Edith. "Mabel dear, would you get me Baedeker's Switzerland and the last Number of the World."
Mabel. "What do you want them for?"
Edith. "Oh, I'm writing Letters, and we're in the Engadine, you know, and I just want to describe some of our favourite Haunts, and mention a few of the People who are staying there—here, I mean."
Taking the Waters.—Are the Falls of Foyers worth preserving? That depends on another question—What are the Falls of Foyers? They are the finest cascade in Bonny Scotland, and the B. A. C., or British Aluminium Company, intends to take all the water out of them to turn its machinery with. Not, mind you, a mere inappreciable rill, but the whole river! "Ma Foi-ers!" exclaimed Mr. Punch in his best French, when he read the correspondence on this subject in the North British Daily Mail, the Glasgow Herald, and other northern papers; "shall this vandalism be allowed? No! Foyers must be preserved for-years to come!" It seems that a Dr. Common, a director of the B. A. C., has been explaining to the Inverness Field Club that the Falls won't actually be destroyed—only there will be no water in them! Yet, by his name, this director should defend all common rights. We hope he is rare. The B. A. C. (or Brazen Assurance Company) must learn the A B C of respect for natural beauty, or Mr.
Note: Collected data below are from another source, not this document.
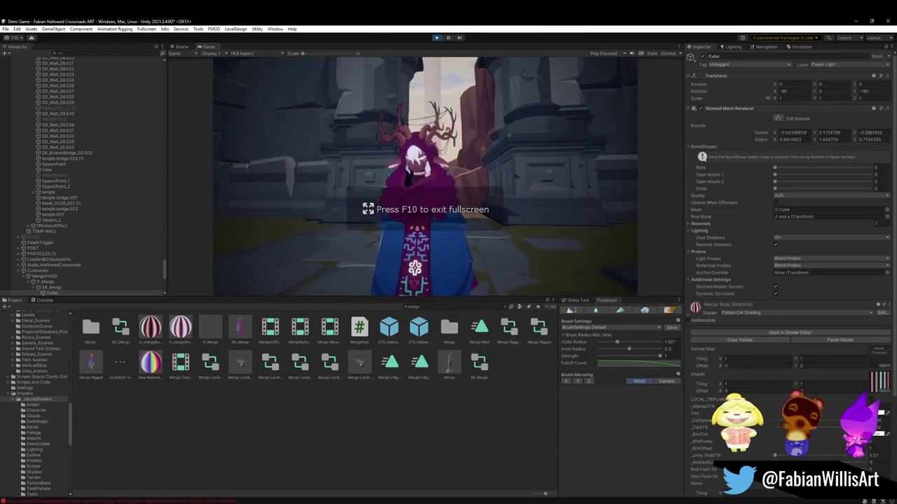
key("F10")
key("F10")
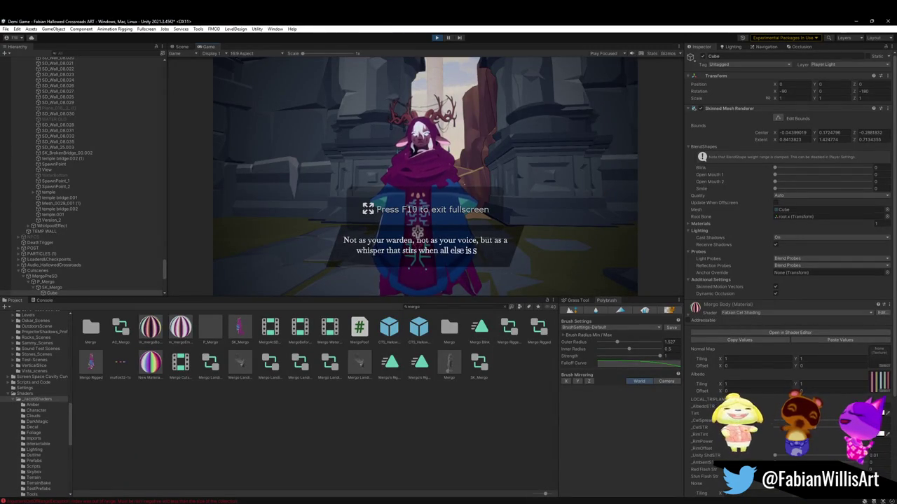
key("F10")
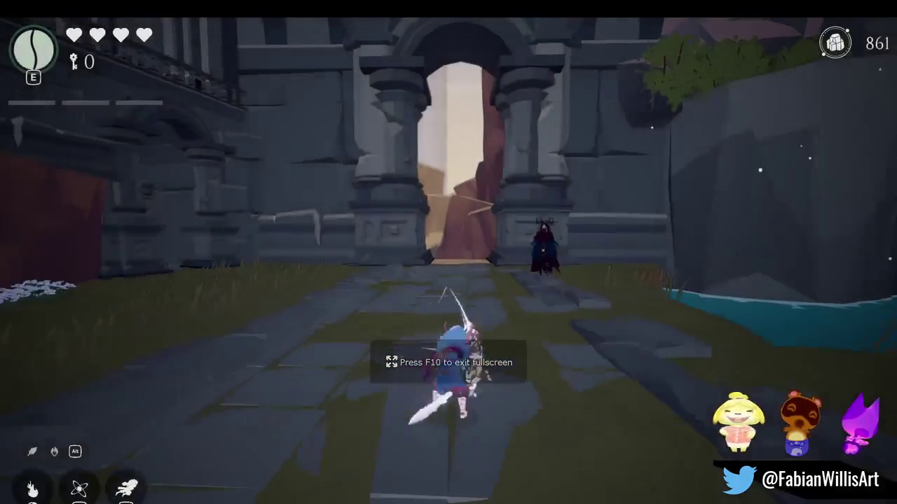
key("F10")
Bryce will have to introduce an "Access to Waterfalls Bill." There is yet time to save the chief Wonder of Loch Ness; and a year hence let us trust that the following Wordsworthian stanza will apply:—
Full many a glorious scene has Punch
Saved by his winsome page;
And from the B. A. C. this Fall,
A lovely, powerless, hopeless, thrall,
Was rescued by the Sage.
So let it foam! And time will come
When every tourist raider
At this Cascade will give three cheers
For every good Casc-aider!
An Old Crusted Port.—The "Battle of the Mails" is again raging in Ireland. Queenstown seemed to have conquered, but, according to the Cork Daily Herald, the partisans of Southampton are insidiously working in favour of that port, because it is believed that "a Unionist Government with a powerful majority will be less amenable to Irish pressure than the late Home-Rule Government was." And the very idea of the Post Office breaking through the contract with the Cunard Line, the Dublin Steam Packet Company, and the London and North-Western Railway is denounced as a monstrous offence. That is all right, and it is refreshing to find so much respect for contracts still surviving. In postal and steamer matters Ireland is Conservative to the backbone. She won't doff her "coat of mail" in a hurry. Home-Rulers and Unionists are united on this point: "one touch at Queenstown makes all Erin glad."
The South Wales Daily News tells us that "policemen on bicycles are a very common thing in Cardiganshire."